> [WHAT TO DO]: Please print every line of the rows below word for word, without the pictures.

Start of SUPPLIED ENTRIES

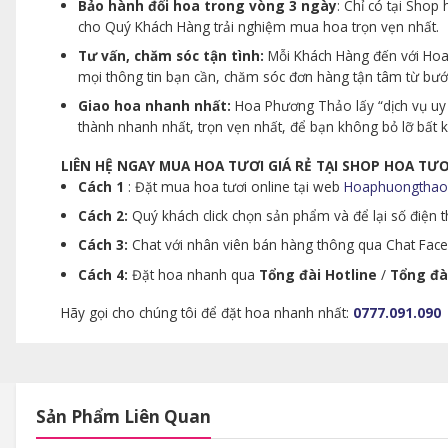
Bảo hành đổi hoa trong vòng 3 ngày
: Chỉ có tại Sho
cho Quý Khách Hàng trải nghiệm mua hoa trọn vẹn nhất.
Tư vấn, chăm sóc tận tình:
Mỗi Khách Hàng đến với Hoa 
mọi thông tin bạn cần, chăm sóc đơn hàng tận tâm từ bư
Giao hoa nhanh nhất:
Hoa Phương Thảo lấy “dịch vụ uy 
thành nhanh nhất, trọn vẹn nhất, để bạn không bỏ lỡ bất
LIÊN HỆ NGAY MUA HOA TƯƠI GIÁ RẺ TẠI SHOP HOA T
Cách 1
: Đặt mua hoa tươi online tại web
Hoaphuongthao
Cách 2:
Quý khách click chọn sản phẩm và để lại số điện th
Cách 3:
Chat với nhân viên bán hàng thông qua Chat Faceb
Cách 4:
Đặt hoa nhanh qua
Tổng đài Hotline
/
Tổng đà
Hãy gọi cho chúng tôi để đặt hoa nhanh nhất:
0777.091.090
Sản Phẩm Liên Quan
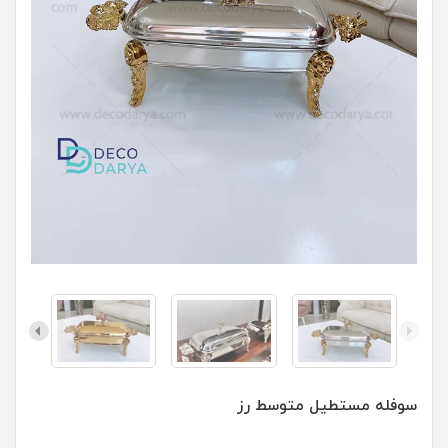
سوفله مستطیل متوسط رز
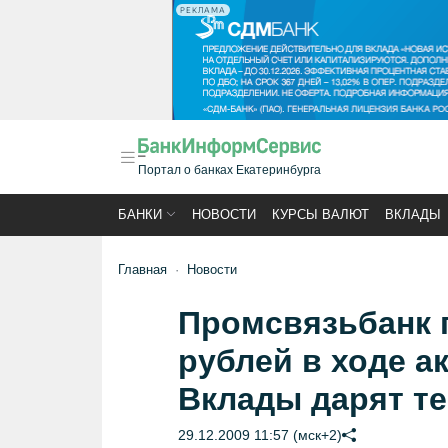
РЕКЛАМА
Портал о банках Екатеринбурга
БАНКИ
НОВОСТИ
КУРСЫ ВАЛЮТ
ВКЛАДЫ
Главная
Новости
Промсвязьбанк п
рублей в ходе а
Вклады дарят те
29.12.2009 11:57 (мск+2)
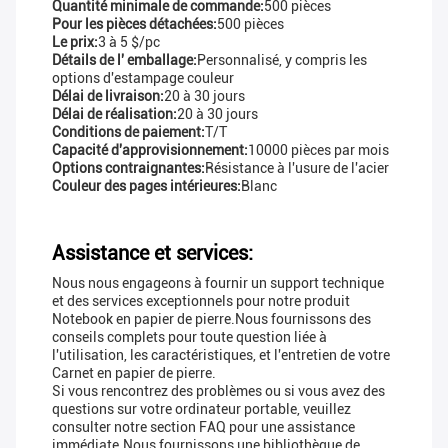
Quantité minimale de commande:
500 pièces
Pour les pièces détachées:
500 pièces
Le prix:
3 à 5 $/pc
Détails de l' emballage:
Personnalisé, y compris les
options d'estampage couleur
Délai de livraison:
20 à 30 jours
Délai de réalisation:
20 à 30 jours
Conditions de paiement:
T/T
Capacité d'approvisionnement:
10000 pièces par mois
Options contraignantes:
Résistance à l'usure de l'acier
Couleur des pages intérieures:
Blanc
Assistance et services:
Nous nous engageons à fournir un support technique
et des services exceptionnels pour notre produit
Notebook en papier de pierre.Nous fournissons des
conseils complets pour toute question liée à
l'utilisation, les caractéristiques, et l'entretien de votre
Carnet en papier de pierre.
Si vous rencontrez des problèmes ou si vous avez des
questions sur votre ordinateur portable, veuillez
consulter notre section FAQ pour une assistance
immédiate.Nous fournissons une bibliothèque de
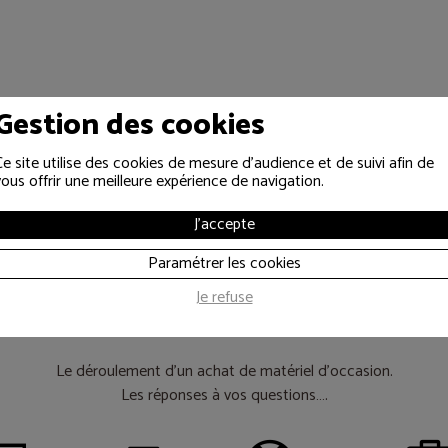
Gestion des cookies
Ce site utilise des cookies de mesure d'audience et de suivi afin de
vous offrir une meilleure expérience de navigation.
J'accepte
Paramétrer les cookies
es informations util
Je refuse
Le déroulement d’un achat de matériel d’occasion.
Les réponses à vos questions….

End of SUPPLIED ENTRIES

> [SOLUTION TO THE PROBLEM]:
Bảo hành đổi hoa trong vòng 3 ngày
: Chỉ có tại Sho
cho Quý Khách Hàng trải nghiệm mua hoa trọn vẹn nhất.
Tư vấn, chăm sóc tận tình:
Mỗi Khách Hàng đến với Hoa 
mọi thông tin bạn cần, chăm sóc đơn hàng tận tâm từ bư
Giao hoa nhanh nhất:
Hoa Phương Thảo lấy “dịch vụ uy 
thành nhanh nhất, trọn vẹn nhất, để bạn không bỏ lỡ bất
LIÊN HỆ NGAY MUA HOA TƯƠI GIÁ RẺ TẠI SHOP HOA T
Cách 1
: Đặt mua hoa tươi online tại web
Hoaphuongthao
Cách 2:
Quý khách click chọn sản phẩm và để lại số điện th
Cách 3:
Chat với nhân viên bán hàng thông qua Chat Faceb
Cách 4:
Đặt hoa nhanh qua
Tổng đài Hotline
/
Tổng đà
Hãy gọi cho chúng tôi để đặt hoa nhanh nhất:
0777.091.090
Sản Phẩm Liên Quan
سوفله مستطیل متوسط رز
РЕКЛАМА
Портал о банках Екатеринбурга
БАНКИ
НОВОСТИ
КУРСЫ ВАЛЮТ
ВКЛАДЫ
Главная
Новости
Промсвязьбанк п
рублей в ходе а
Вклады дарят те
29.12.2009 11:57 (мск+2)
Quantité minimale de commande:
500 pièces
Pour les pièces détachées:
500 pièces
Le prix:
3 à 5 $/pc
Détails de l' emballage:
Personnalisé, y compris les
options d'estampage couleur
Délai de livraison:
20 à 30 jours
Délai de réalisation:
20 à 30 jours
Conditions de paiement:
T/T
Capacité d'approvisionnement:
10000 pièces par mois
Options contraignantes:
Résistance à l'usure de l'acier
Couleur des pages intérieures:
Blanc
Assistance et services:
Nous nous engageons à fournir un support technique
et des services exceptionnels pour notre produit
Notebook en papier de pierre.Nous fournissons des
conseils complets pour toute question liée à
l'utilisation, les caractéristiques, et l'entretien de votre
Carnet en papier de pierre.
Si vous rencontrez des problèmes ou si vous avez des
questions sur votre ordinateur portable, veuillez
consulter notre section FAQ pour une assistance
immédiate.Nous fournissons une bibliothèque de
Gestion des cookies
Ce site utilise des cookies de mesure d'audience et de suivi afin de
vous offrir une meilleure expérience de navigation.
J'accepte
Paramétrer les cookies
es informations util
Je refuse
Le déroulement d’un achat de matériel d’occasion.
Les réponses à vos questions….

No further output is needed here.